Reproduce the records below word for word. Start with the line containing "family: Passeridae" and continue through the line containing "scientific name: Eudromia elegans", including both of those lines.

___ Extracted material

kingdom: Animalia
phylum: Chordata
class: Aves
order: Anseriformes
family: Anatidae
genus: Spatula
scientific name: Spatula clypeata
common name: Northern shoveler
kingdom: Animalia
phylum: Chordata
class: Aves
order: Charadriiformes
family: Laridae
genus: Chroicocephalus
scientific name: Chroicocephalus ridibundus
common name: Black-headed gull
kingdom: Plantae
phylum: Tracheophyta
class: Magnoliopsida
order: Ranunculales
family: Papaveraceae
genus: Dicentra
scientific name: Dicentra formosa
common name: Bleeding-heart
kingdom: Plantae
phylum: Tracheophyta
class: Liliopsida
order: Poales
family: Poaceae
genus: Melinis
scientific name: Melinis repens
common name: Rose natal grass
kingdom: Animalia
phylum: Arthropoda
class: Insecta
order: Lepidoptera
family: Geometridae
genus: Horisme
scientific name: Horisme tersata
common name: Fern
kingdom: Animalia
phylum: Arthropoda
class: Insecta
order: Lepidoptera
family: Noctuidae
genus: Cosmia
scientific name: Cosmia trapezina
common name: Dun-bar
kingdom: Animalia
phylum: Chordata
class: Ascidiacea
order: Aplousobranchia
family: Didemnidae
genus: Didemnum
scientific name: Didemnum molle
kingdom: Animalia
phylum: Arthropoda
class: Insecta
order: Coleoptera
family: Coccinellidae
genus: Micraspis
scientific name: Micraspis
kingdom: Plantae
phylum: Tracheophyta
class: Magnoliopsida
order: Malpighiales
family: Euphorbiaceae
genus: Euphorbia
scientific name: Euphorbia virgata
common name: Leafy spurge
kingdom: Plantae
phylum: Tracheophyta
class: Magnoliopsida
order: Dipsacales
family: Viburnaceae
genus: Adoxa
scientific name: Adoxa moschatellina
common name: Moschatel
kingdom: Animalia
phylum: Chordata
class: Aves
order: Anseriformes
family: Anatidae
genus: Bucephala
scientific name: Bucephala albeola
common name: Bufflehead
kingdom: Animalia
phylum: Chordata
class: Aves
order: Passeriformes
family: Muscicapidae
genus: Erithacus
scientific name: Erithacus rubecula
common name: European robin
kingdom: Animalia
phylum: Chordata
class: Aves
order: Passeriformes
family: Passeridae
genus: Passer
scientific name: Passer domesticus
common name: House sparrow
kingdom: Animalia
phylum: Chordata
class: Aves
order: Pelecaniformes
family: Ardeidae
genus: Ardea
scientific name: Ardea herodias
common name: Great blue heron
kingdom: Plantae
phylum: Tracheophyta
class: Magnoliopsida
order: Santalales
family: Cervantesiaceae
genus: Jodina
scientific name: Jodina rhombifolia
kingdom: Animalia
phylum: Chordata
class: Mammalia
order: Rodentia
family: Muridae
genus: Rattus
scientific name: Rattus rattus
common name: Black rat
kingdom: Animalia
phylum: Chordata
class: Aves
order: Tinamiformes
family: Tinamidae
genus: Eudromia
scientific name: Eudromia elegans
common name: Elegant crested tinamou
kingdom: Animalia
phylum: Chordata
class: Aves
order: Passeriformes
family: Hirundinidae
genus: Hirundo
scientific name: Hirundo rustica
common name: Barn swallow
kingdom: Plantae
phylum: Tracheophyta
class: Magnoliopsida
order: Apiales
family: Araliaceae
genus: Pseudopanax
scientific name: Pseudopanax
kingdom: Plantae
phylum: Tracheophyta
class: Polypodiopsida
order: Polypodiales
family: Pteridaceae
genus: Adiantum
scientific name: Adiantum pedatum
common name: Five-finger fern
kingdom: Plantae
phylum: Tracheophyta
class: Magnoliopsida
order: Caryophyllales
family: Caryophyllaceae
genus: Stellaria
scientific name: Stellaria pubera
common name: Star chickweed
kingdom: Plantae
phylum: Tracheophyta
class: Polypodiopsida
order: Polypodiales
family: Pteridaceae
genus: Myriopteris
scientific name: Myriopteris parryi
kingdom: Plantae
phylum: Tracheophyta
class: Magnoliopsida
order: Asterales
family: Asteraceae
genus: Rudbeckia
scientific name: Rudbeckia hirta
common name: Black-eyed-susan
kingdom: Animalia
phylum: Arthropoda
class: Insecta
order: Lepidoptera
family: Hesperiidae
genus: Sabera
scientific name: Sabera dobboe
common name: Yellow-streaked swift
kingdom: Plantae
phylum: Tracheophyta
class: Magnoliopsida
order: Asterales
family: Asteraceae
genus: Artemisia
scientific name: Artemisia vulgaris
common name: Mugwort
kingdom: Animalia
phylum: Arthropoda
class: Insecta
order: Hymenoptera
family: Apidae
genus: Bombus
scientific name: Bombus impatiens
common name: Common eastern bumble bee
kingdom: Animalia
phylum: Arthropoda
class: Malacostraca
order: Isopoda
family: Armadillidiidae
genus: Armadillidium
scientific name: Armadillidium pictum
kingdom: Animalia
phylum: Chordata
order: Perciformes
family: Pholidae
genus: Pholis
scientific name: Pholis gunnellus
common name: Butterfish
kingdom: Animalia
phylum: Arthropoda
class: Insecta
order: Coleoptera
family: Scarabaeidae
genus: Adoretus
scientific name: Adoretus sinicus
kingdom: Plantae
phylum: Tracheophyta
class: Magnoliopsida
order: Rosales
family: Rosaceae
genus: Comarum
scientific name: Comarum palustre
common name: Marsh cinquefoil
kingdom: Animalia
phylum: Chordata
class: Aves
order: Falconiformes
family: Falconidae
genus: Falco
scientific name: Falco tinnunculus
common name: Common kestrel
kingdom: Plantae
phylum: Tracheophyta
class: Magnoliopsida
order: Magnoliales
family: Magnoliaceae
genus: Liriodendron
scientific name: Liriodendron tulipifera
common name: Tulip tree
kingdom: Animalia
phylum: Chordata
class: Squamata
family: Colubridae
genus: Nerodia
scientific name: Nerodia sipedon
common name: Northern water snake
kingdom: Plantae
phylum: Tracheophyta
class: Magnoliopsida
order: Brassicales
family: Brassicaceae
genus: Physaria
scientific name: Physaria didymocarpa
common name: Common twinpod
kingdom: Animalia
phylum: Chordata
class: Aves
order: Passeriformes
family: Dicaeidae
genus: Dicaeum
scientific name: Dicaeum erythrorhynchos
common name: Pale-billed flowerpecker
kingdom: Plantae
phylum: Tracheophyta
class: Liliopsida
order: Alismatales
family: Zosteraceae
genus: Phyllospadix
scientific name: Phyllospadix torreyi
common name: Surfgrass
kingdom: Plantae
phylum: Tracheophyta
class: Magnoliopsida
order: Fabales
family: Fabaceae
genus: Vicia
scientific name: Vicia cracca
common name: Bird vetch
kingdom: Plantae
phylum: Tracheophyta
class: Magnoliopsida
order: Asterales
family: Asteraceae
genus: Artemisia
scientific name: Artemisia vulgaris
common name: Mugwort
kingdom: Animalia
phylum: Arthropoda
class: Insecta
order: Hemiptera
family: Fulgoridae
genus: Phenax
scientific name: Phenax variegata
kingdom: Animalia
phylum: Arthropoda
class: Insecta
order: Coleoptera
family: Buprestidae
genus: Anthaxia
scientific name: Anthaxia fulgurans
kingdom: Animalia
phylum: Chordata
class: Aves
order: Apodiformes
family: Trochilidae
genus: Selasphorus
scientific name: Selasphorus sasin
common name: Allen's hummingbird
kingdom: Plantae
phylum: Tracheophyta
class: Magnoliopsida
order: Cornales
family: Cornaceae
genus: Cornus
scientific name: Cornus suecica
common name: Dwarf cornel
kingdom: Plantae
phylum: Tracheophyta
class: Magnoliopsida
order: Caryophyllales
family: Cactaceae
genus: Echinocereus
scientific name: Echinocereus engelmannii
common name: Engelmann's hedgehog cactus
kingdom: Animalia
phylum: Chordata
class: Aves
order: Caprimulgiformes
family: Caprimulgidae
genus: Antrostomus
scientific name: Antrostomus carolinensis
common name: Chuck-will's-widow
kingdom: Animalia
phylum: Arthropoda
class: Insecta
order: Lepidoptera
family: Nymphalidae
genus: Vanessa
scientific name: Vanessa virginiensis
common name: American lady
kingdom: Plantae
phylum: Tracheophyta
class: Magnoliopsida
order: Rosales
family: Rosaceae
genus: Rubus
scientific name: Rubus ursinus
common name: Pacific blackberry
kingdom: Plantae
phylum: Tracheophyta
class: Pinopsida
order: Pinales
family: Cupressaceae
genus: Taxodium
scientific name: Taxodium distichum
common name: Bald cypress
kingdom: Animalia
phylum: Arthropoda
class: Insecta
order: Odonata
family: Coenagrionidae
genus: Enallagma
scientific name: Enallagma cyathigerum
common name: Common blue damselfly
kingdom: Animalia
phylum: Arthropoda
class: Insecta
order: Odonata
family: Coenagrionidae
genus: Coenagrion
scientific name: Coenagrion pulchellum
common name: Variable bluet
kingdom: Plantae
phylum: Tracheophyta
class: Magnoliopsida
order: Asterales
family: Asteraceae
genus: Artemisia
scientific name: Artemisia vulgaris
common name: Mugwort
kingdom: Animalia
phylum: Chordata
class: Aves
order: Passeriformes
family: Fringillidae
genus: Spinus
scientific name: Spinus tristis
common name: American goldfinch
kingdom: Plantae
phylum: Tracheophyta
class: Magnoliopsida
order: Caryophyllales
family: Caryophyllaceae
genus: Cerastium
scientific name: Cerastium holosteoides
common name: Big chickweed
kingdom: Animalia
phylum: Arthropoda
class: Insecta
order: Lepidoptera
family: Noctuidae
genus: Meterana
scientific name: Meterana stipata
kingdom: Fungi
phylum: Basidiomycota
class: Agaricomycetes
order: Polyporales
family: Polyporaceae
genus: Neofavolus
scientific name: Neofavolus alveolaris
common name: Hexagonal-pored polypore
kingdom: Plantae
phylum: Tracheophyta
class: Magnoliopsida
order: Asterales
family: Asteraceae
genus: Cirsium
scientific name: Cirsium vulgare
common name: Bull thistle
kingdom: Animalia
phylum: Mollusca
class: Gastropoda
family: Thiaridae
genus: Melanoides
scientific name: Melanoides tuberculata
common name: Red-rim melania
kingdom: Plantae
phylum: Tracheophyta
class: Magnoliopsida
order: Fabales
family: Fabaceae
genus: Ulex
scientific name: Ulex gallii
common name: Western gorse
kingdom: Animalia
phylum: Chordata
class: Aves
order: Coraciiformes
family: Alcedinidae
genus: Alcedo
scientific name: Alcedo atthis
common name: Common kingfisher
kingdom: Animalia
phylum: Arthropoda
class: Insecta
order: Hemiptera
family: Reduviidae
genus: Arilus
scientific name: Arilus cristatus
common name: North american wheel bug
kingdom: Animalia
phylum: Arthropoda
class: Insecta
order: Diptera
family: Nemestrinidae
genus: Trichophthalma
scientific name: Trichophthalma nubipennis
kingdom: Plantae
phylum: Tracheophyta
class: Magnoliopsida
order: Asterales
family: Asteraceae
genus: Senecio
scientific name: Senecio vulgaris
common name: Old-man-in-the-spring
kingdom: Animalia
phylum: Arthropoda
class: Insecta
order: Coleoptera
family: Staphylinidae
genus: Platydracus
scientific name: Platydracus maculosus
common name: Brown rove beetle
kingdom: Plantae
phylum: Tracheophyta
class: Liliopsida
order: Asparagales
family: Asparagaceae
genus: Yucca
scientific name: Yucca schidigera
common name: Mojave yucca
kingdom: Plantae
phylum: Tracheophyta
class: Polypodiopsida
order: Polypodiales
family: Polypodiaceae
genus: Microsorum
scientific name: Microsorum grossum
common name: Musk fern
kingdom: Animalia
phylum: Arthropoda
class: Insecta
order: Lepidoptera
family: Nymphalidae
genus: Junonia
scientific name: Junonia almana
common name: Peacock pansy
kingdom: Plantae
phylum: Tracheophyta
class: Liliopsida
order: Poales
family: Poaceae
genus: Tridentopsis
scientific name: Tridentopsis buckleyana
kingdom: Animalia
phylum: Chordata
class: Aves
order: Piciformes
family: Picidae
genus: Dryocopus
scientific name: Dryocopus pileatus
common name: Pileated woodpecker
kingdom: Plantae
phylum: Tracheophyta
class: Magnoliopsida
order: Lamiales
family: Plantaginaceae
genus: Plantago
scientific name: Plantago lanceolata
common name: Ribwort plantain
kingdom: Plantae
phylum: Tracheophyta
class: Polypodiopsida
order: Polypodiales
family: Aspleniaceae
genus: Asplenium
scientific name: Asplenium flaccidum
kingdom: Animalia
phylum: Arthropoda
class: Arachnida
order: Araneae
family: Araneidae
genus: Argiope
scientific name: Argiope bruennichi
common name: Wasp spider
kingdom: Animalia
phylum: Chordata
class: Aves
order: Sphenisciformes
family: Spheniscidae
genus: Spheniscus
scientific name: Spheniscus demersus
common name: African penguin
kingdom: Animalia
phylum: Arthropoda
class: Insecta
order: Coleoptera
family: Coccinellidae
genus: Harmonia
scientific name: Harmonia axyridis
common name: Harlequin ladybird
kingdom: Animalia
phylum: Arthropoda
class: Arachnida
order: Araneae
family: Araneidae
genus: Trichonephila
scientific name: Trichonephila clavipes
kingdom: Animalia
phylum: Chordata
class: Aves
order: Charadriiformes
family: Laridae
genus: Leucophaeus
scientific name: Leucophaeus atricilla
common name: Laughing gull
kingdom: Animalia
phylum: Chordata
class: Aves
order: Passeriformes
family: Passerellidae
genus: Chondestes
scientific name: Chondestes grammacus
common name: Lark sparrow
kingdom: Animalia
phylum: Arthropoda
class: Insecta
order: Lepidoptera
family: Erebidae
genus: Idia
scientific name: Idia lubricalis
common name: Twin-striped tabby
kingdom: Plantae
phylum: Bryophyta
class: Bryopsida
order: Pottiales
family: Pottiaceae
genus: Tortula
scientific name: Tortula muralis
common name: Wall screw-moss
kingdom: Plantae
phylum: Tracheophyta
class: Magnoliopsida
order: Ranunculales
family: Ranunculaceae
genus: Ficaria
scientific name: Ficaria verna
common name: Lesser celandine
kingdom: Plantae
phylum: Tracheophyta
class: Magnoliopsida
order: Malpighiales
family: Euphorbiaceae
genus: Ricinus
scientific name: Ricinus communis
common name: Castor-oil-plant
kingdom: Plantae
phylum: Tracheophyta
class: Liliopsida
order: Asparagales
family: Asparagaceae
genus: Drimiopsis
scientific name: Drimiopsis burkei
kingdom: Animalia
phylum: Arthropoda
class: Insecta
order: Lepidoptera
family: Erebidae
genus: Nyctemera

______

**Response to this task**
family: Passeridae
genus: Passer
scientific name: Passer domesticus
common name: House sparrow
kingdom: Animalia
phylum: Chordata
class: Aves
order: Pelecaniformes
family: Ardeidae
genus: Ardea
scientific name: Ardea herodias
common name: Great blue heron
kingdom: Plantae
phylum: Tracheophyta
class: Magnoliopsida
order: Santalales
family: Cervantesiaceae
genus: Jodina
scientific name: Jodina rhombifolia
kingdom: Animalia
phylum: Chordata
class: Mammalia
order: Rodentia
family: Muridae
genus: Rattus
scientific name: Rattus rattus
common name: Black rat
kingdom: Animalia
phylum: Chordata
class: Aves
order: Tinamiformes
family: Tinamidae
genus: Eudromia
scientific name: Eudromia elegans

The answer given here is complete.